Event data are recorded in a database available to participating industry partners as well as regulatory bodies HSE (UK) and Norway's Petroleum Safety Authority. The JIP has collected and input hundreds of HSE incidents from North Sea decommissioning activities. The principle aim now is to expand the database by adding new events as they occur so the data can be analyzed to identify continuous safety improvements.

Facilities decommissioning can often be carried out through standardized methods. For the UK, subsea bundles provide an additional engineering consideration for operators seeking to remove subsea pipelines and infrastructure. International Association of Oil and Gas Producers (IOGP) published "Options for Decommissioning Subsea Bundles" in June 2014 to identify technologies, costs, and legislation associated with bundle decommissioning.
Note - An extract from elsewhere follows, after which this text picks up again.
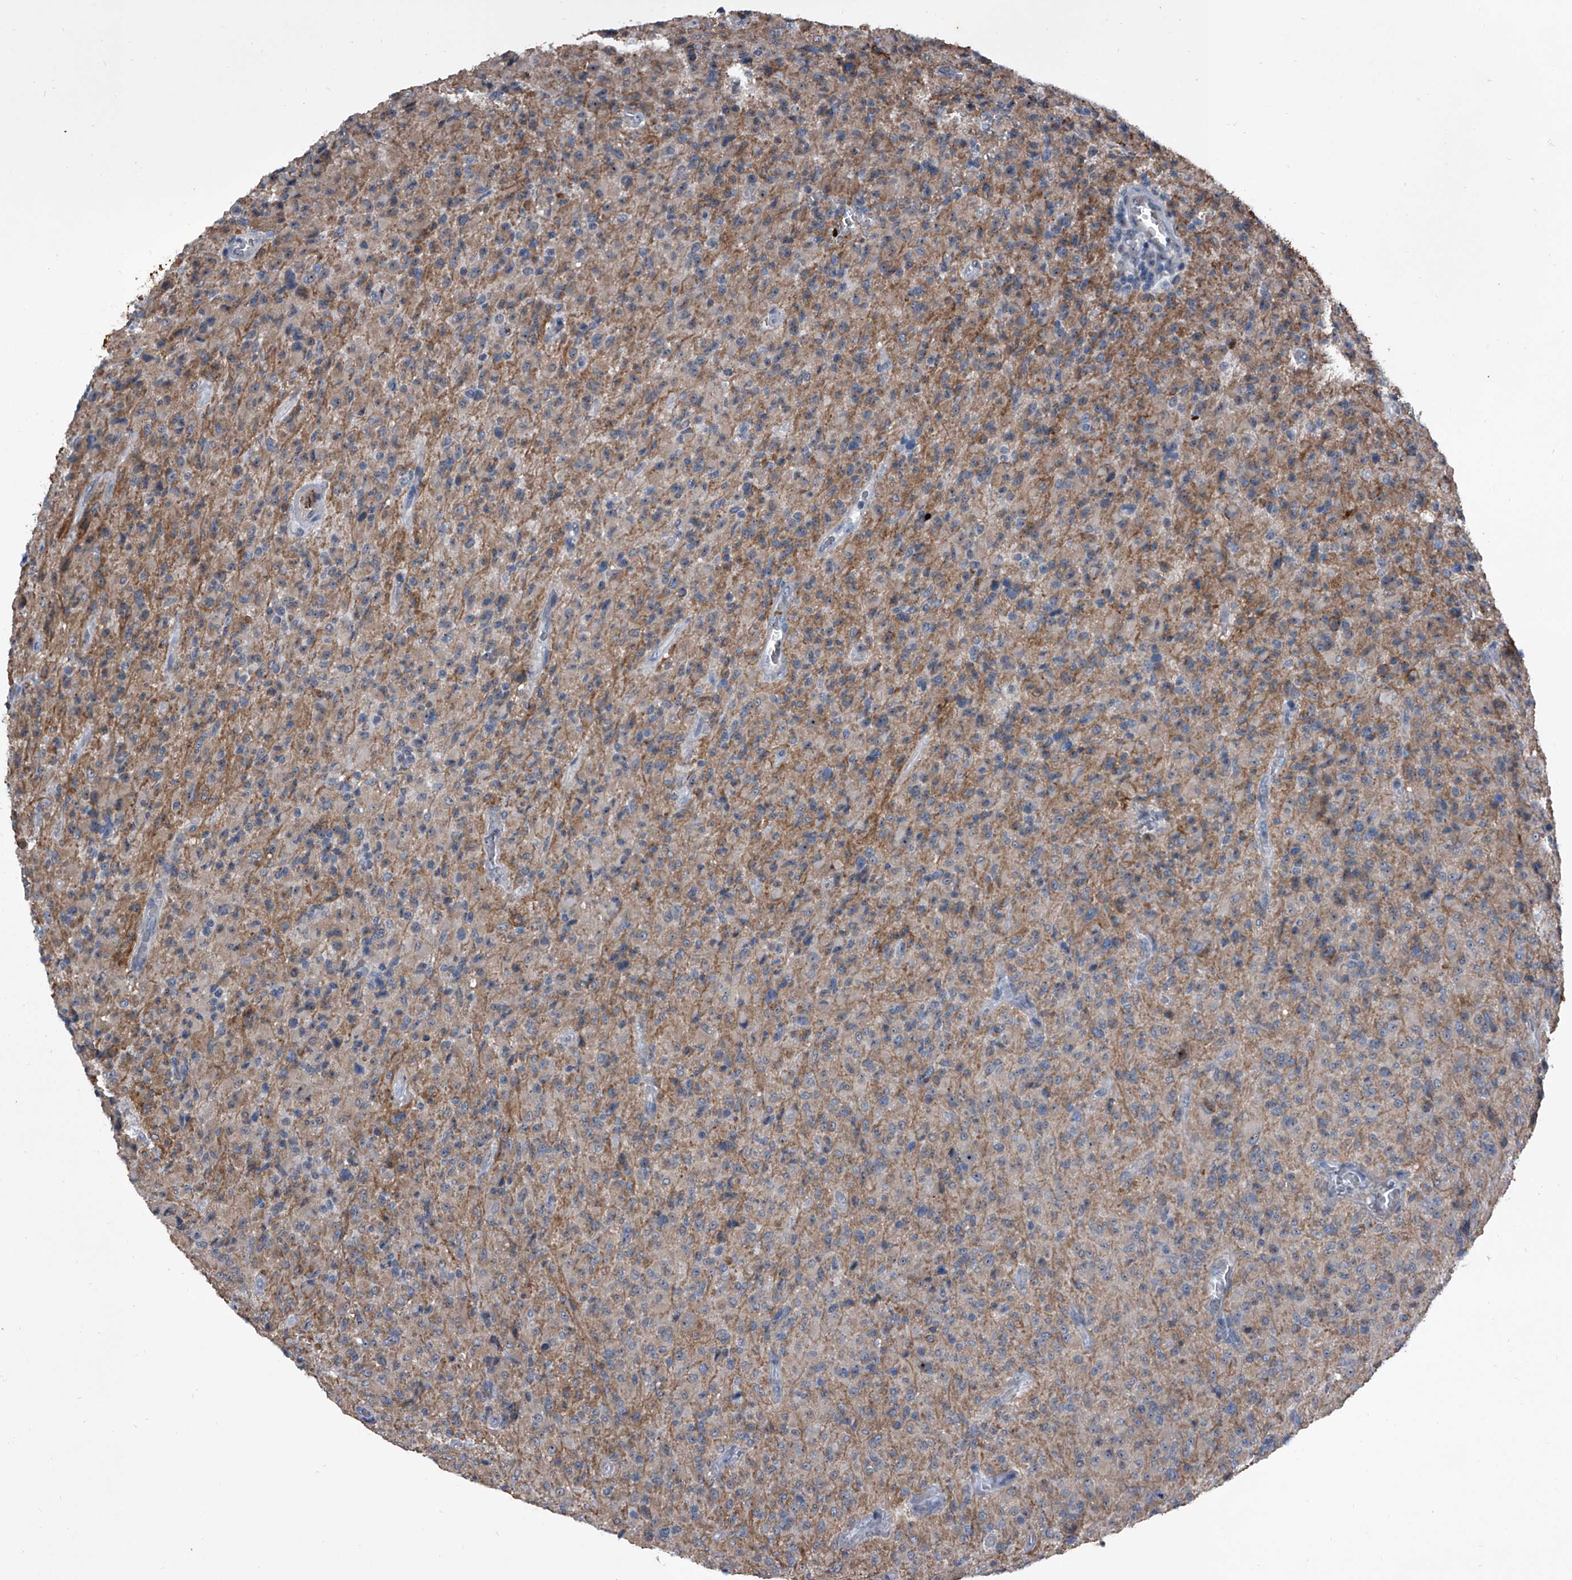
{"staining": {"intensity": "negative", "quantity": "none", "location": "none"}, "tissue": "glioma", "cell_type": "Tumor cells", "image_type": "cancer", "snomed": [{"axis": "morphology", "description": "Glioma, malignant, High grade"}, {"axis": "topography", "description": "Brain"}], "caption": "This is an immunohistochemistry (IHC) image of glioma. There is no staining in tumor cells.", "gene": "CEP85L", "patient": {"sex": "female", "age": 57}}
Subsea bundles are a complex multipath form of subsea pipeline that have been integrated into a single piece of infrastructure containing all the required flowlines, control systems, and manifold structures needed to tie back a subsea a field to a host facility. Subsea bundles typically range up to 7.5 km in length and 300-1,250 mm in diameter.

Each bundle is individual by design, and the first North Sea bundle was installed in the Murchison field in 1980. More than 70 bundles have been installed since then. The JIP was sponsored by eight North Sea operators, and outlines two primary options: full removal or leaving bundles in place.

According to the study, the UK Department of Energy and Climate Change (DECC) emphasizes that bundle removal be considered on a case-by-case basis. But DECC also calls for new bundle designs to address removal. To date no bundles have been decommissioned in the North Sea or elsewhere. The report states that full removal of a bundle by reverse installation is impractical with current technology and the absence of experience.

Additional cost to recover all bundles installed in the North Sea, compared to leaving them in place could increase North Sea decommissioning estimates to £1.67 billion. IOGP anticipates a bundle decommissioning project within the next 5 years, which will provide a better understanding of the actual costs and technical issues related to future bundle decommissioning projects.